What if he’d made up his mind already? What if she walked in there and it was over before it began?

When the doors opened, she stepped into the hallway, boots echoing softly against the sterile tile. The place smelled like antiseptic and something faintly burnt—hospital air that never felt clean no matter how much bleach they used.

She wondered how people spent their days working in the sterile environment—day after day, week after week. The smell alone assaulted her senses. There was no way she could stay there long term. Still she was thankful for those who did.

She followed the numbers until she found his door. Her hand hovered at the handle for a second too long.

This was Sayer on the other side. Not a soldier. Not the patched-in brother or the man who haunted her nights with smirks and sharp words. Just the man. Bruised, broken, and maybe still trying to decide if she was worth the mess that came with choosing her.

She hated how much she felt for him. How deep it went, how fast. It wasn’t supposed to happen like this. They were supposed to finish the job and walk away. Clean. Easy. But nothing about Sayer had ever been easy.

He made her want more when she had no business wanting anything at all. And if this was the end of whatever they were, she needed to hear it from him. Not from Teller. Not from silence. From him.

So, she squared her shoulders, exhaled steadily, and pushed the door open. What she expected was stillness. Maybe tension. A quiet man bracing to end things.

What she got was the opposite.

The room was full—six, maybe seven of the Royal Bastards crammed inside, laughing loud enough to make the nurse down the hall shoot a warning glance. Someone was perched at the end of the bed, another leaning against the window, arms crossed and grinning.

Sayer was propped up with a pillow behind him, a fresh bandage on his side, shirt half-buttoned, and a smirk aimed dead at the guy giving him shit about something she missed on the way in.

“She’s gonna trade you in for a dog that listens better,” one of them was saying.

“Wouldn’t blame her,” Sayer shot back, voice rough but steady. “Dog probably doesn’t come with bullet wounds and trust issues.”

The guys laughed, and Diamond stood frozen in the doorway, caught somewhere between confusion and whiplash.

This wasn’t the man she’d come to fight with. This was the man she cared about, surrounded by the people who clearly cared back.

And suddenly, she didn’t know what to say.

Chapter Thirty-Seven

“There she is,”one of the guys said, spotting Diamond standing in the doorway.

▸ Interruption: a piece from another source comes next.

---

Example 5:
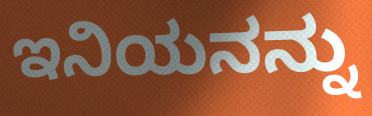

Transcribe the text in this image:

ಇನಿಯನನ್ನು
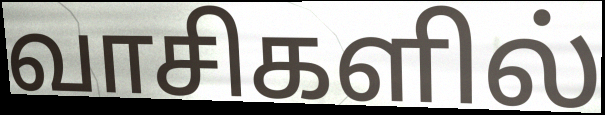
வாசிகளில்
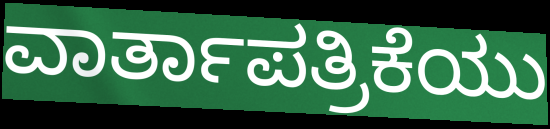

“You might wanna let the door close before one of the nurses comes down here fussing,” another added with a laugh.

Diamond let the door swing shut behind her. “I see how things are with you,” she said, walking toward the bed. “I’ve been out here worried you were miserable, and you’re in here throwing a damn party.”

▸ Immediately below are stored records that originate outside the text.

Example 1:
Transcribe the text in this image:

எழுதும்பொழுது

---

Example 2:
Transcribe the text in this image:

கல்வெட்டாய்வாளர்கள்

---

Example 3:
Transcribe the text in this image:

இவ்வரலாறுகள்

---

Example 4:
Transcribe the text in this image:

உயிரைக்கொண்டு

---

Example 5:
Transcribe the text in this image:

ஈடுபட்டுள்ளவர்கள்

“Oh hell, not even an Ol’ Lady a week and she’s already giving you shit,” one of the brothers cracked, laughter rippling through the room.

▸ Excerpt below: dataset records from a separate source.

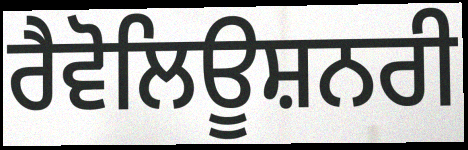
ਰੈਵੋਲਿਊਸ਼ਨਰੀ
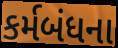
કર્મબંધના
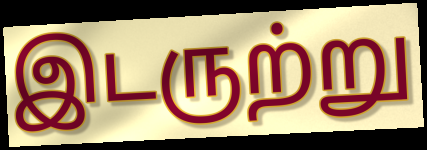
இடருற்று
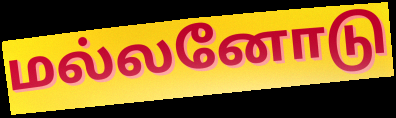
மல்லனோடு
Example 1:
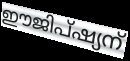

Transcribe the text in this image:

ഈജിപ്ഷ്യന്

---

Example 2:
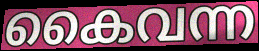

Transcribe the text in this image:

കൈവന്ന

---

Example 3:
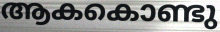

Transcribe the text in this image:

ആകകൊണ്ടു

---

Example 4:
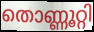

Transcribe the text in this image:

തൊണ്ണൂറ്റി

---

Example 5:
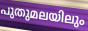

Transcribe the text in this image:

“No one said anything about me being an Ol’ Lady,” Diamond shot back with a teasing smile. She didn’t want anyone getting ahead of themselves.

She didn’t miss Teller standing quietly toward the back of the room. Diamond gave him a curt nod, then turned her attention back to Sayer.

Leaning down, she kissed him—short, deliberately, unapologetically—to the sound of exaggerated kissing noises from the peanut gallery.

Rolling her eyes, she reminded herself how damn childish men could be.

She studied his face, looking for any hint he didn’t want her there and found none.